Umilkła, bo podszedł do nich senator Ableuchow.
— Jak się panie miewają? — zapytał, witając znajome.
Pani Somowa, odprowadziwszy starca nabok, opowiedziała mu o tem, co przed chwilą posłyszała o swoim lokatorze.
Senator drgnął i z przerażeniem patrzał na wylękłe i znębione panie.
— Sergjusz Wagin zamieszkał u pani?... — bełkotał. — Sergjusz Wagin...

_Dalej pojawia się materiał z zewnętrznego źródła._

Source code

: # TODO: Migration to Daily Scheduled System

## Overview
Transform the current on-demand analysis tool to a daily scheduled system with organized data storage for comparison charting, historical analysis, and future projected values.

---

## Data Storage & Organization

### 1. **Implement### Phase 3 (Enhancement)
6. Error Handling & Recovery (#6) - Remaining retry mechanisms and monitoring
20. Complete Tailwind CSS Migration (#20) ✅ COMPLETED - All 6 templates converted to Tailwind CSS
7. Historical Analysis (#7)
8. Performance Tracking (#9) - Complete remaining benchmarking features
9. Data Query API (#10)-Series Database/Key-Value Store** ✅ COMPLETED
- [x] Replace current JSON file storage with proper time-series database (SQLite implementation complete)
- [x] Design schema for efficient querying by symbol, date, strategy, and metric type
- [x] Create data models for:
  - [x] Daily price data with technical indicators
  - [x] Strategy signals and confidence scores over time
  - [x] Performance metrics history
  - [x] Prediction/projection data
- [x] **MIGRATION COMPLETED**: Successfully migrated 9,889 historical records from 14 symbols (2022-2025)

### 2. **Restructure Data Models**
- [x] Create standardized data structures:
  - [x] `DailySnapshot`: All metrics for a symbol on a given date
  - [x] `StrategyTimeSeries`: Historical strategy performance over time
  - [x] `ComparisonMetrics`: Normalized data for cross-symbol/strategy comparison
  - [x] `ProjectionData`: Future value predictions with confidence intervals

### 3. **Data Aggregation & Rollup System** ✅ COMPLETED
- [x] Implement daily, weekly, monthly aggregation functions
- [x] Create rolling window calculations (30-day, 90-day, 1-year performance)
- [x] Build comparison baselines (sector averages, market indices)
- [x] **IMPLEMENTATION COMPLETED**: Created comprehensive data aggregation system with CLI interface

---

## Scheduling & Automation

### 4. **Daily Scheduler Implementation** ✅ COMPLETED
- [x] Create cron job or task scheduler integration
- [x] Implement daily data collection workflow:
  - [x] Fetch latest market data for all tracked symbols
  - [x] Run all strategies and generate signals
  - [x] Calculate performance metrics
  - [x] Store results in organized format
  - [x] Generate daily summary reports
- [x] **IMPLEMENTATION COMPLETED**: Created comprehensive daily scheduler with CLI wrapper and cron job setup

— Wiemy już, że jest niedoszłym mordercą cesarzowej i Rasputina, który tak skutecznie, wprost cudownie leczył następcę tronu... — szepnęła pani Somowa. — Co robić? Niech pan poradzi!... Wymówić mu mieszkanie? Czyż znajdziemy nowego lokatora? Przecież ten wynajmowany przez nas pokoik jest jedynem źródłem dochodu poza skromnym zarobkiem Ludy... Muszę leczyć synka... gaśnie mi z dniem każdym...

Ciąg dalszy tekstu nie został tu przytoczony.